Speaking of clichés, the major travesty of Venom would be the lyrics.  When writing a Metal song, I’m sure there are some tropes you kind of sort of have to adhere to, like songs about being upset, pain, dying, being brought back from the dead (depending on what subgenre you’re writing for) etc., but here,Bullet For My Valentine’s lyrics are just juvenile and laughable. So much so, there were quite a few times that I thought I was listening to a parody, or at least written by the same fifteen year old I mentioned earlier, on the way to that Guitar Center. As generic and predictable the lyrics are, Matthew Tuck’s vocal delivery is just plain and uninteresting.
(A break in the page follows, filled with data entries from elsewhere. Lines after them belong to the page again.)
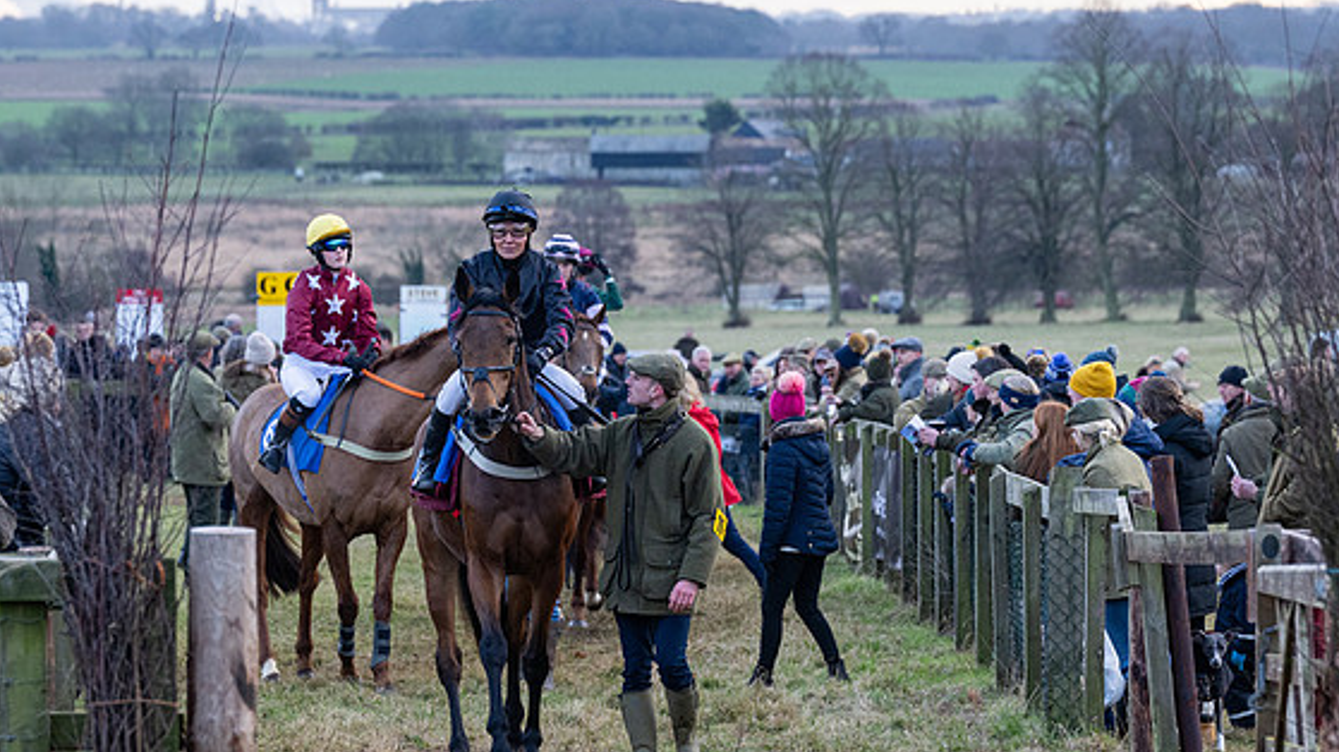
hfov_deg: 10.3
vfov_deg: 5.8
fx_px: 7418
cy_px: 469
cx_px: 574
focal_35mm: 209
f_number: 4
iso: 800
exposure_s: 1/400
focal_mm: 110
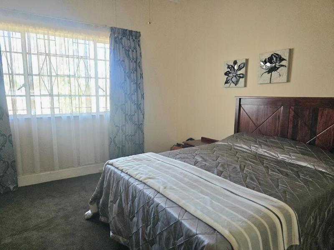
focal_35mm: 23
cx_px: 167
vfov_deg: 58.9
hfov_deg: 73.9
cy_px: 125
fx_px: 222
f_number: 1.7
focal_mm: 6.3
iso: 250
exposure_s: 1/101
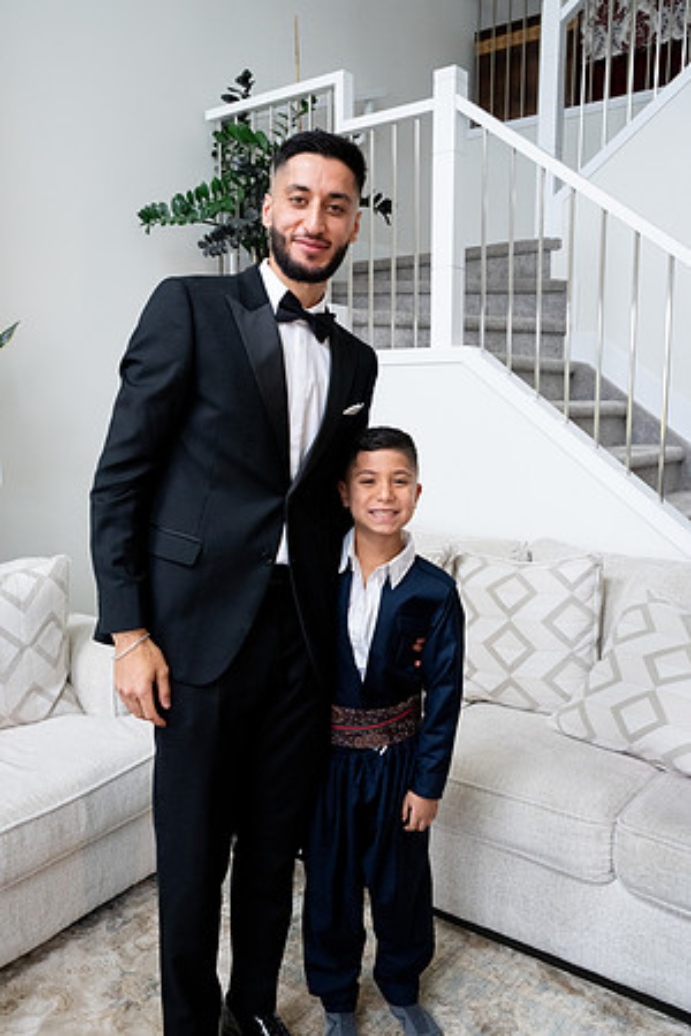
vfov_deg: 61.9
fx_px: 864
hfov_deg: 43.6
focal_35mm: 30
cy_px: 518
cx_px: 346
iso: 6400
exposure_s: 1/160
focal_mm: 30
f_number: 9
Each song starts with a grumpy growl that leads into a uninspired chorus that is seemingly only there so the kids at live shows have something to sing along with, or as a labeling system so Bullet For My Valentine doesn’t accidently start playing a different song. Whichever the reason, it’s never a good thing when you can only tell what song is playing by it’s chorus.

There really isn’t much else to cover here. It’s not that Bullet For My Valentine’s Venom is  terrible, it’s  just so paint-by-numbers, it’s beyond boring. After listening to it from start to finish, I felt like I had listened to every single Metal album from 2003 through 2015.  I guess that doesn’t make it a bad album pre se, it just doesn’t offer anything in way of significant value. It’s like eating a Slim Jim for dinner. Yeah it’s technically meat, and will probably get you an extra day of life by fighting off starvation, but there’s no nutritional value whatsoever. If you have never listened to a metal band from the past two decades and for some strange reason want to start now, Venom will do just fine.  Basically the songs sound as if their sole purpose are to be used in Resident Evil movies, or fan made Dragon Ball Z videos on YouTube. If that is your thing, I feel deeply sorry for you, but more power to you all the same.